PASSAGE -
= = = = =

The judgment was delivered by Additional District and Sessions Judge J N Thakkar, who found Bhatt guilty of falsely implicating a lawyer from Rajasthan in a drug seizure incident at a hotel in Palanpur, where Bhatt was serving as the Superintendent of Police of Banaskantha district at the time.

Expressing disappointment over the verdict, Bhatt's wife Shweta denounced it as a "miscarriage of justice." 

What is rootcause of the case?

The case originally stemmed from the arrest of lawyer Sumersingh Rajpurohit by the Banaskantha police under the Narcotic Drugs and Psychotropic Substances Act (NDPS Act) in 1996. Subsequent inquiries revealed that Rajpurohit was allegedly framed by the police to settle a property dispute in Rajasthan.

CID arrested Sanjiv Bhatt in 2018

The former police inspector I B Vyas, who initially raised concerns about the case, had sought a thorough investigation, leading to Bhatt's arrest by the state CID in 2018. Despite Bhatt's attempts to transfer the trial and challenge the proceedings in the Supreme Court, the plea was dismissed, and he was fined for alleged bias against the trial court judge.

Amidst the ongoing legal battles, Bhatt faced another setback in 2019 when he was convicted of murder and sentenced to life imprisonment in a custodial death case dating back to 1990. Shweta Bhatt, maintaining her stance on the drug case, labeled it as 'fictitious' and vowed to elaborate further after the court pronounced the punishment.

= = = = =

RAW DATA -

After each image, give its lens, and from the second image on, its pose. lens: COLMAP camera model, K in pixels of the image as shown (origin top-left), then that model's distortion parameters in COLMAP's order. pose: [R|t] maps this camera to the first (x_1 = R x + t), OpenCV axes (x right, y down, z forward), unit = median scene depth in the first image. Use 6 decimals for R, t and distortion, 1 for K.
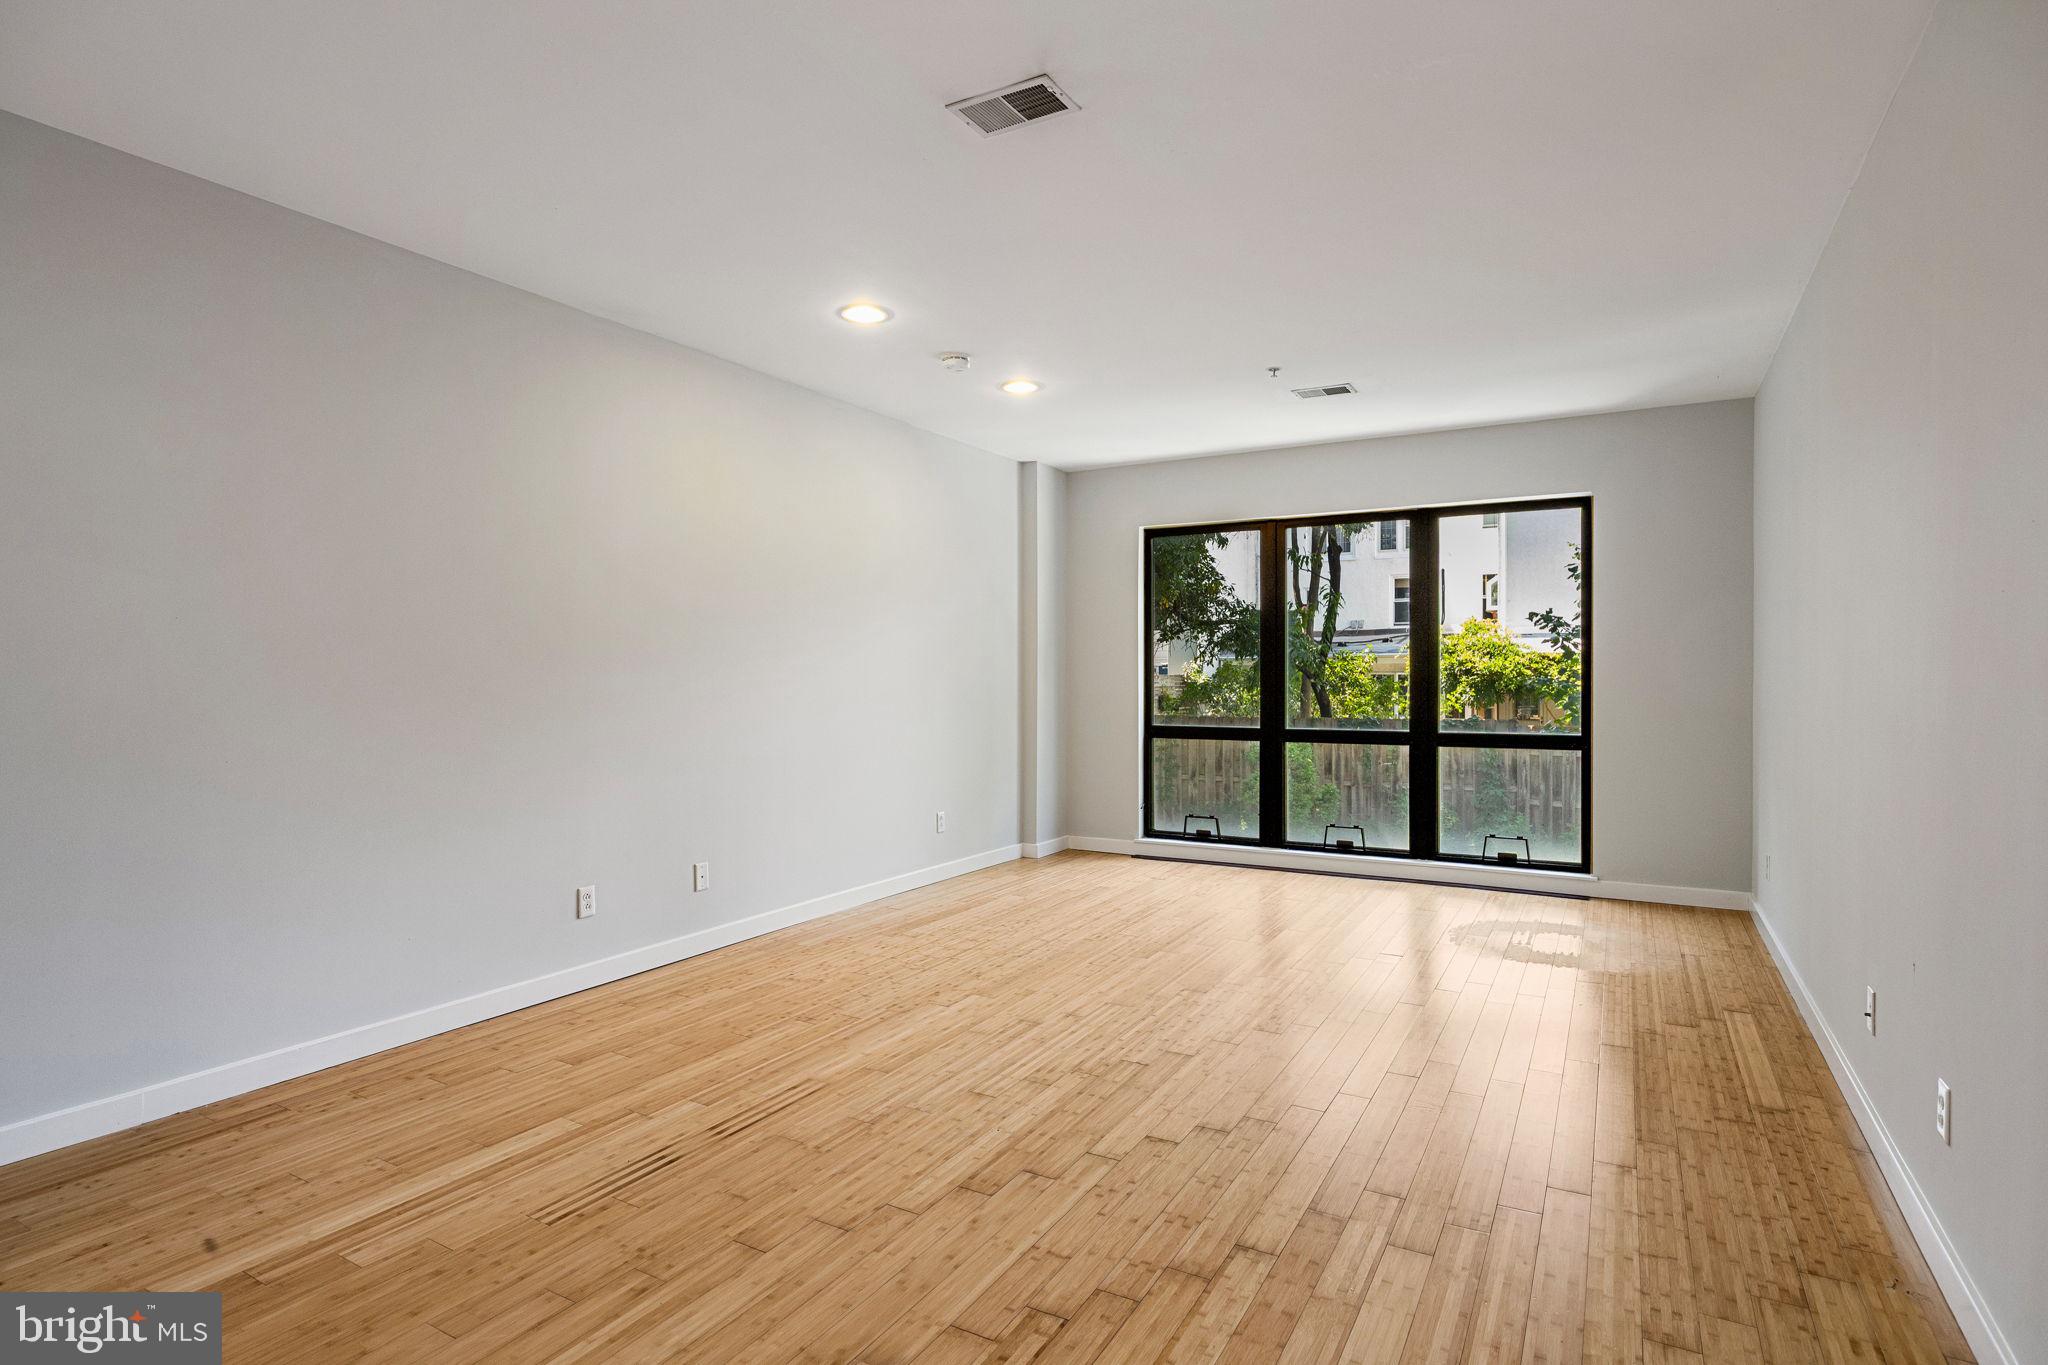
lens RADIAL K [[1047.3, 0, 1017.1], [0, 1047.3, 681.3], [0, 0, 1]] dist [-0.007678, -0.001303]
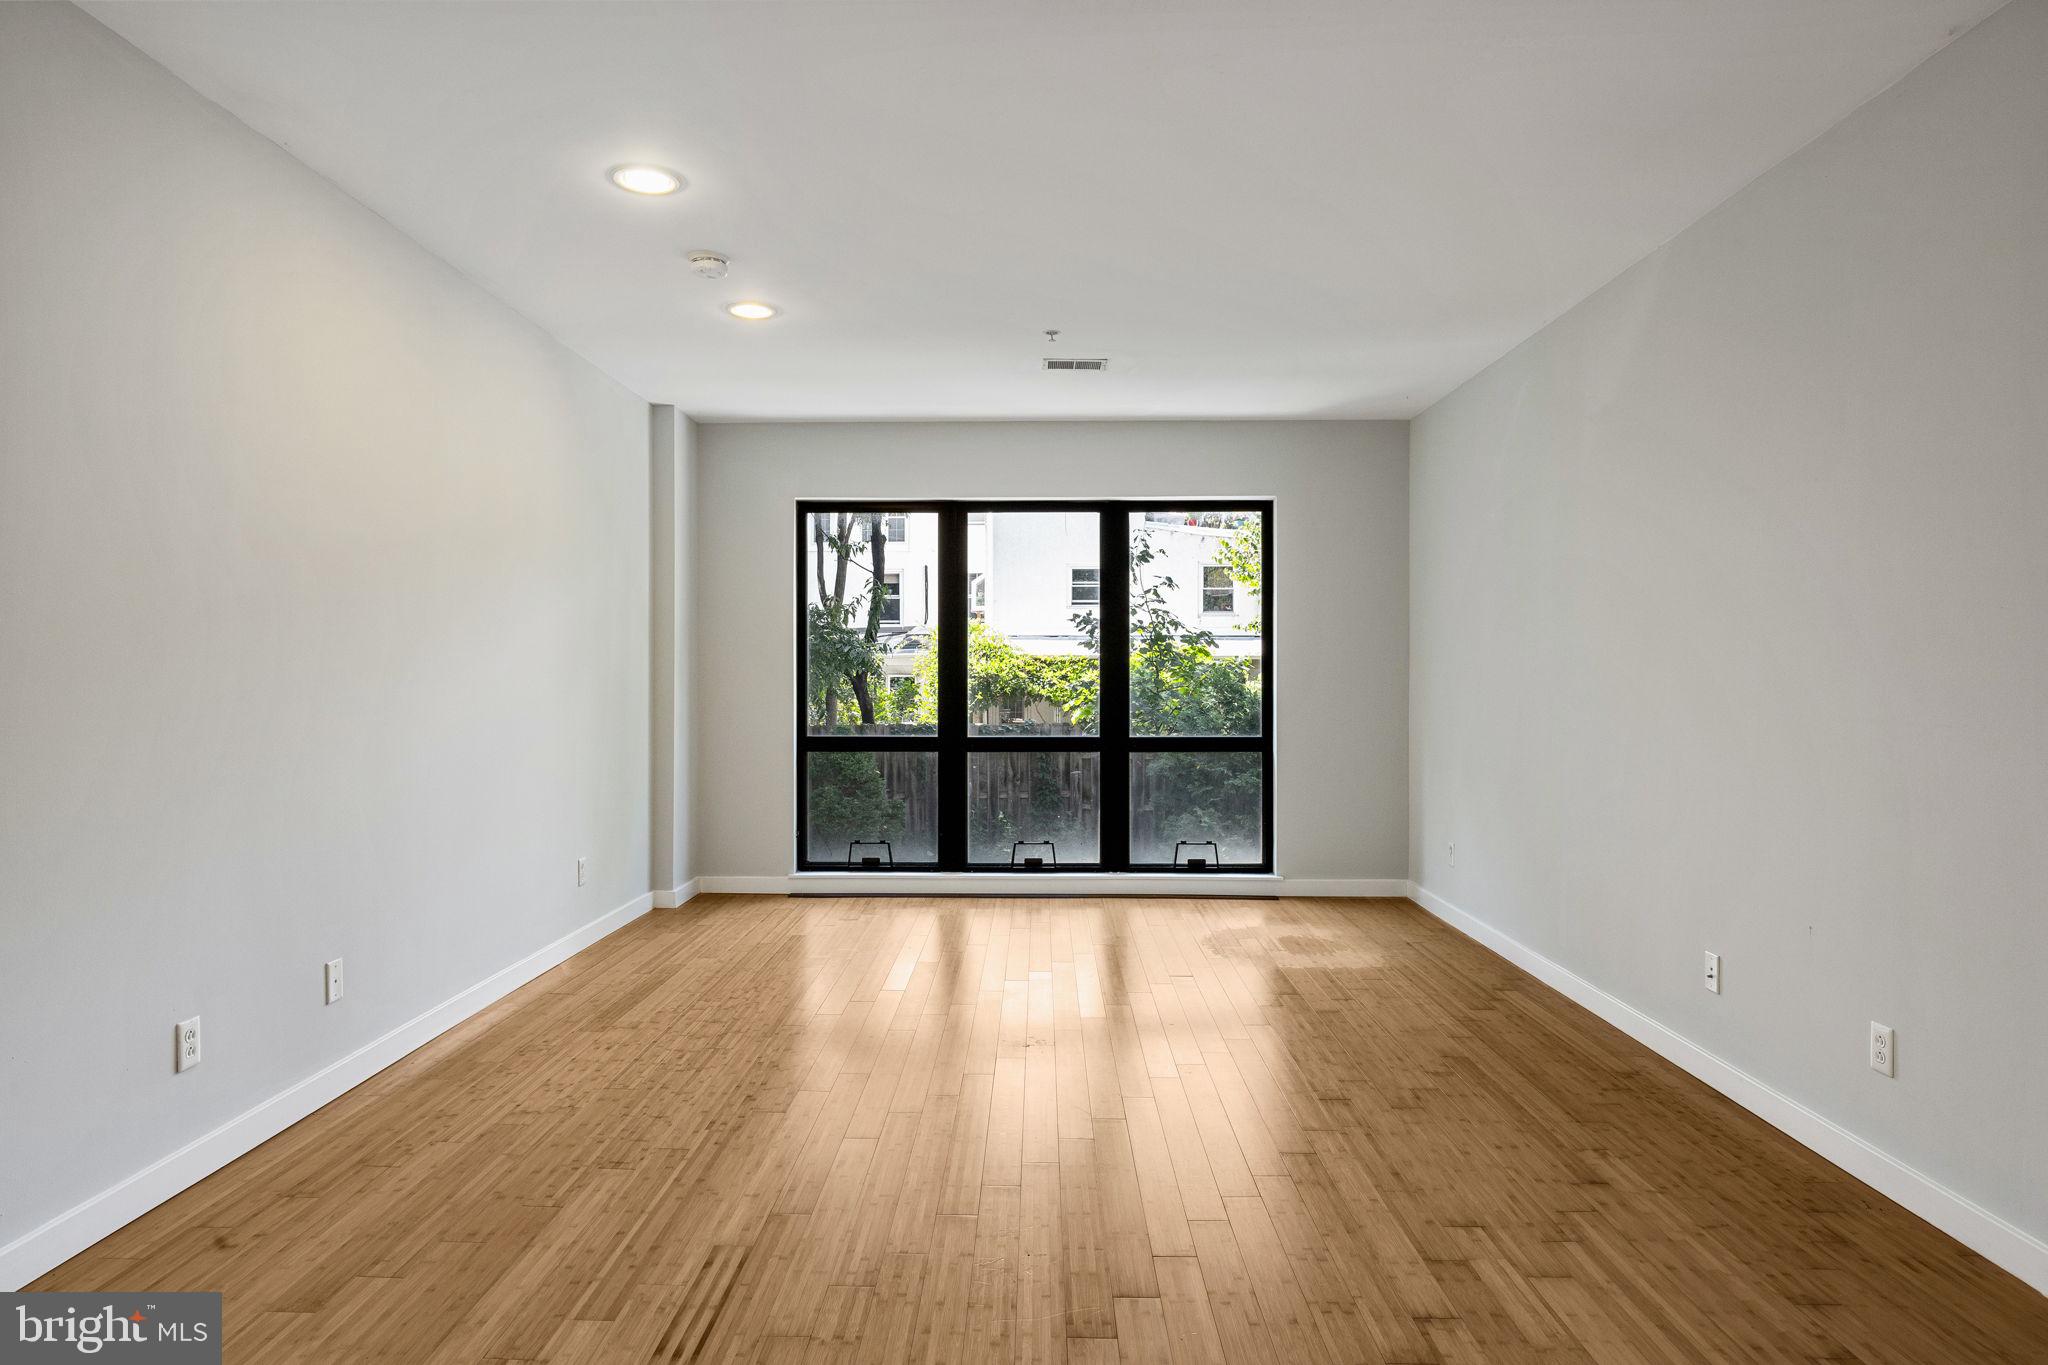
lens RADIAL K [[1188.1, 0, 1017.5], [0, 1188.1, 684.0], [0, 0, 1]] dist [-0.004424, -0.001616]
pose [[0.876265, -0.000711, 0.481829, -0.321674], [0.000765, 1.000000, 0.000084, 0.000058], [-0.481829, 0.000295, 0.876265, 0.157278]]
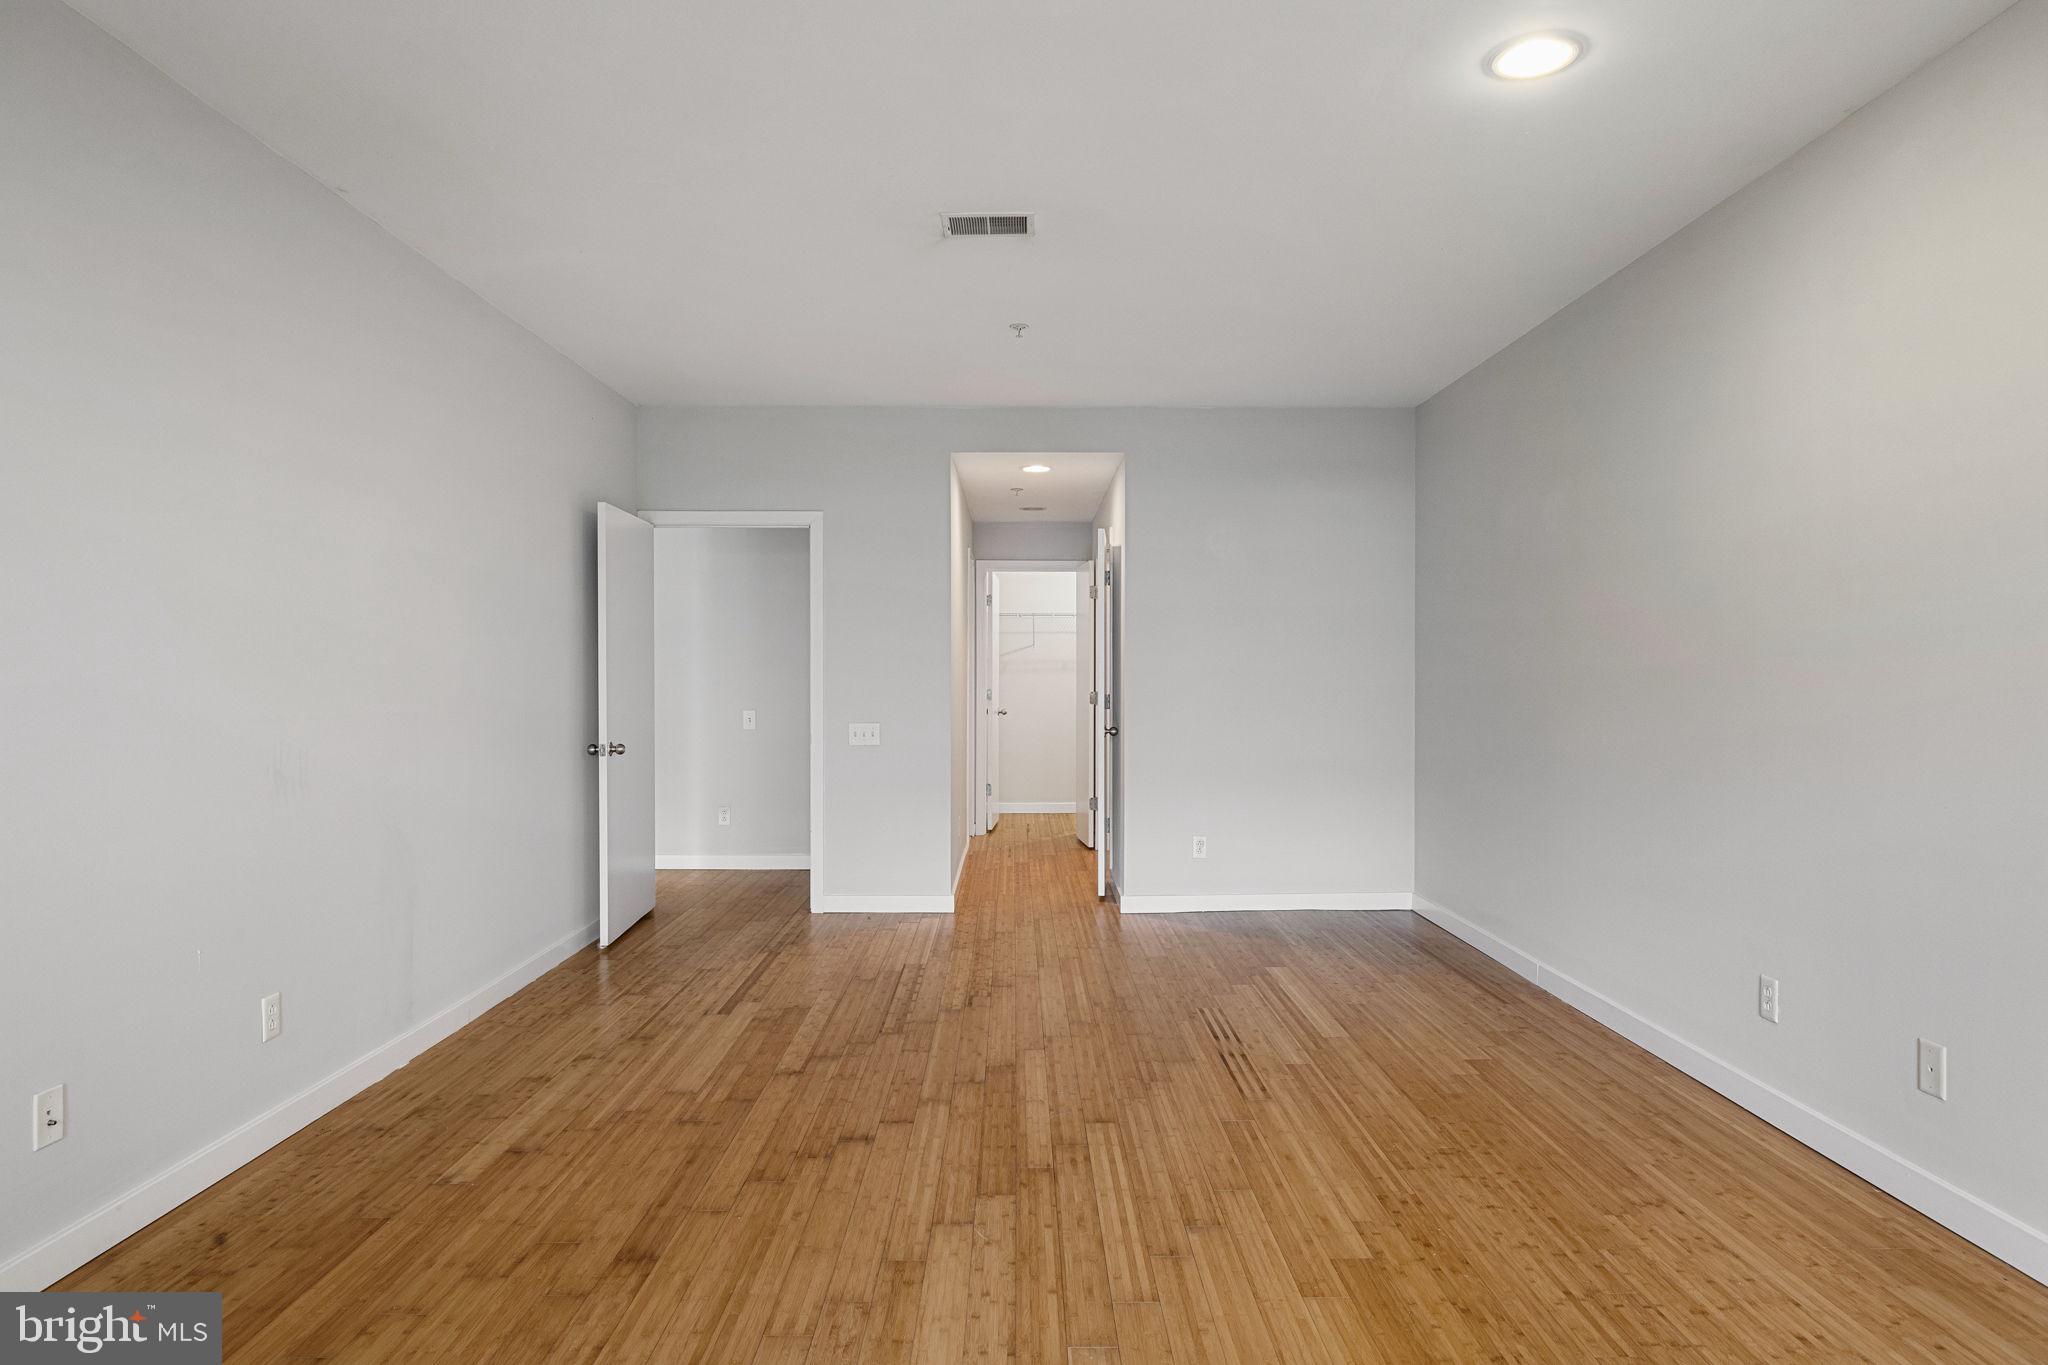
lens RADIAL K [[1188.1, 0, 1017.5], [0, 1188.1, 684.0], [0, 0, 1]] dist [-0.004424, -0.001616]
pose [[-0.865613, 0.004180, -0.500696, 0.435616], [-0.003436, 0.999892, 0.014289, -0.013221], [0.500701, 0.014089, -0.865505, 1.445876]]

= = = = =

Copy, word for word, the part of the article starting with "The judgment was" and going on through "dispute in Rajasthan.". The data after the article is separate material and has no connection to it.

TASK RESULT -
The judgment was delivered by Additional District and Sessions Judge J N Thakkar, who found Bhatt guilty of falsely implicating a lawyer from Rajasthan in a drug seizure incident at a hotel in Palanpur, where Bhatt was serving as the Superintendent of Police of Banaskantha district at the time.

Expressing disappointment over the verdict, Bhatt's wife Shweta denounced it as a "miscarriage of justice." 

What is rootcause of the case?

The case originally stemmed from the arrest of lawyer Sumersingh Rajpurohit by the Banaskantha police under the Narcotic Drugs and Psychotropic Substances Act (NDPS Act) in 1996. Subsequent inquiries revealed that Rajpurohit was allegedly framed by the police to settle a property dispute in Rajasthan.